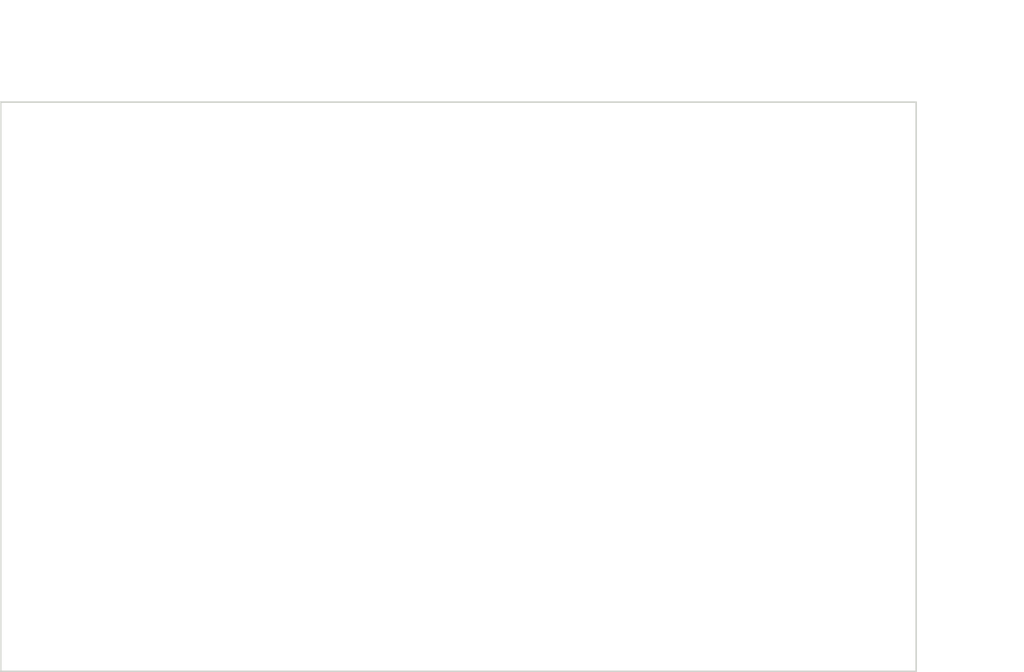
<source format=kicad_pcb>
(kicad_pcb (version 20171130) (host pcbnew "(5.1.0)-1")

  (general
    (thickness 1.6)
    (drawings 16)
    (tracks 0)
    (zones 0)
    (modules 0)
    (nets 1)
  )

  (page A4)
  (layers
    (0 F.Cu signal)
    (31 B.Cu signal)
    (32 B.Adhes user)
    (33 F.Adhes user)
    (34 B.Paste user)
    (35 F.Paste user)
    (36 B.SilkS user)
    (37 F.SilkS user)
    (38 B.Mask user)
    (39 F.Mask user)
    (40 Dwgs.User user)
    (41 Cmts.User user)
    (42 Eco1.User user)
    (43 Eco2.User user)
    (44 Edge.Cuts user)
    (45 Margin user)
    (46 B.CrtYd user)
    (47 F.CrtYd user)
    (48 B.Fab user)
    (49 F.Fab user)
  )

  (setup
    (last_trace_width 0.25)
    (trace_clearance 0.2)
    (zone_clearance 0.508)
    (zone_45_only no)
    (trace_min 0.2)
    (via_size 0.8)
    (via_drill 0.4)
    (via_min_size 0.4)
    (via_min_drill 0.3)
    (uvia_size 0.3)
    (uvia_drill 0.1)
    (uvias_allowed no)
    (uvia_min_size 0.2)
    (uvia_min_drill 0.1)
    (edge_width 0.05)
    (segment_width 0.2)
    (pcb_text_width 0.3)
    (pcb_text_size 1.5 1.5)
    (mod_edge_width 0.12)
    (mod_text_size 1 1)
    (mod_text_width 0.15)
    (pad_size 1.524 1.524)
    (pad_drill 0.762)
    (pad_to_mask_clearance 0.051)
    (solder_mask_min_width 0.25)
    (aux_axis_origin 0 0)
    (visible_elements FFFFFF7F)
    (pcbplotparams
      (layerselection 0x010fc_ffffffff)
      (usegerberextensions false)
      (usegerberattributes false)
      (usegerberadvancedattributes false)
      (creategerberjobfile false)
      (excludeedgelayer true)
      (linewidth 0.152400)
      (plotframeref false)
      (viasonmask false)
      (mode 1)
      (useauxorigin false)
      (hpglpennumber 1)
      (hpglpenspeed 20)
      (hpglpendiameter 15.000000)
      (psnegative false)
      (psa4output false)
      (plotreference true)
      (plotvalue true)
      (plotinvisibletext false)
      (padsonsilk false)
      (subtractmaskfromsilk false)
      (outputformat 1)
      (mirror false)
      (drillshape 1)
      (scaleselection 1)
      (outputdirectory ""))
  )

  (net 0 "")

  (net_class Default "This is the default net class."
    (clearance 0.2)
    (trace_width 0.25)
    (via_dia 0.8)
    (via_drill 0.4)
    (uvia_dia 0.3)
    (uvia_drill 0.1)
  )

  (gr_line (start 208.107617 137.411961) (end 208.107617 63.411961) (layer Edge.Cuts) (width 0.2))
  (gr_line (start 208.107617 63.411961) (end 89.107617 63.411961) (layer Edge.Cuts) (width 0.2))
  (gr_line (start 89.107617 63.411961) (end 89.107617 137.411961) (layer Edge.Cuts) (width 0.2))
  (gr_line (start 89.107617 137.411961) (end 208.107617 137.411961) (layer Edge.Cuts) (width 0.2))
  (gr_text [2.91] (at 218.107617 109.551422) (layer Dwgs.User)
    (effects (font (size 1.7 1.53) (thickness 0.2125)))
  )
  (gr_text " 74.00" (at 218.107617 105.993987) (layer Dwgs.User)
    (effects (font (size 1.7 1.53) (thickness 0.2125)))
  )
  (gr_line (start 218.107617 65.411961) (end 218.107617 104.104525) (layer Dwgs.User) (width 0.2))
  (gr_line (start 218.107617 135.411961) (end 218.107617 111.219396) (layer Dwgs.User) (width 0.2))
  (gr_line (start 209.107617 63.411961) (end 221.282617 63.411961) (layer Dwgs.User) (width 0.2))
  (gr_line (start 209.107617 137.411961) (end 221.282617 137.411961) (layer Dwgs.User) (width 0.2))
  (gr_text [4.69] (at 168.607617 55.301422) (layer Dwgs.User)
    (effects (font (size 1.7 1.53) (thickness 0.2125)))
  )
  (gr_text " 119.00" (at 168.607617 51.743987) (layer Dwgs.User)
    (effects (font (size 1.7 1.53) (thickness 0.2125)))
  )
  (gr_line (start 91.107617 53.411961) (end 163.902604 53.411961) (layer Dwgs.User) (width 0.2))
  (gr_line (start 206.107617 53.411961) (end 173.312631 53.411961) (layer Dwgs.User) (width 0.2))
  (gr_line (start 89.107617 62.411961) (end 89.107617 50.236961) (layer Dwgs.User) (width 0.2))
  (gr_line (start 208.107617 62.411961) (end 208.107617 50.236961) (layer Dwgs.User) (width 0.2))

)

</source>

■ ■ ■ ■

*Written task*
In the reply, give again exactly the lines from the beginning of the entries above through the line with "(clearance 0.2)"; pictures stay out.

*Written answer*
<source format=kicad_pcb>
(kicad_pcb (version 20171130) (host pcbnew "(5.1.0)-1")

  (general
    (thickness 1.6)
    (drawings 16)
    (tracks 0)
    (zones 0)
    (modules 0)
    (nets 1)
  )

  (page A4)
  (layers
    (0 F.Cu signal)
    (31 B.Cu signal)
    (32 B.Adhes user)
    (33 F.Adhes user)
    (34 B.Paste user)
    (35 F.Paste user)
    (36 B.SilkS user)
    (37 F.SilkS user)
    (38 B.Mask user)
    (39 F.Mask user)
    (40 Dwgs.User user)
    (41 Cmts.User user)
    (42 Eco1.User user)
    (43 Eco2.User user)
    (44 Edge.Cuts user)
    (45 Margin user)
    (46 B.CrtYd user)
    (47 F.CrtYd user)
    (48 B.Fab user)
    (49 F.Fab user)
  )

  (setup
    (last_trace_width 0.25)
    (trace_clearance 0.2)
    (zone_clearance 0.508)
    (zone_45_only no)
    (trace_min 0.2)
    (via_size 0.8)
    (via_drill 0.4)
    (via_min_size 0.4)
    (via_min_drill 0.3)
    (uvia_size 0.3)
    (uvia_drill 0.1)
    (uvias_allowed no)
    (uvia_min_size 0.2)
    (uvia_min_drill 0.1)
    (edge_width 0.05)
    (segment_width 0.2)
    (pcb_text_width 0.3)
    (pcb_text_size 1.5 1.5)
    (mod_edge_width 0.12)
    (mod_text_size 1 1)
    (mod_text_width 0.15)
    (pad_size 1.524 1.524)
    (pad_drill 0.762)
    (pad_to_mask_clearance 0.051)
    (solder_mask_min_width 0.25)
    (aux_axis_origin 0 0)
    (visible_elements FFFFFF7F)
    (pcbplotparams
      (layerselection 0x010fc_ffffffff)
      (usegerberextensions false)
      (usegerberattributes false)
      (usegerberadvancedattributes false)
      (creategerberjobfile false)
      (excludeedgelayer true)
      (linewidth 0.152400)
      (plotframeref false)
      (viasonmask false)
      (mode 1)
      (useauxorigin false)
      (hpglpennumber 1)
      (hpglpenspeed 20)
      (hpglpendiameter 15.000000)
      (psnegative false)
      (psa4output false)
      (plotreference true)
      (plotvalue true)
      (plotinvisibletext false)
      (padsonsilk false)
      (subtractmaskfromsilk false)
      (outputformat 1)
      (mirror false)
      (drillshape 1)
      (scaleselection 1)
      (outputdirectory ""))
  )

  (net 0 "")

  (net_class Default "This is the default net class."
    (clearance 0.2)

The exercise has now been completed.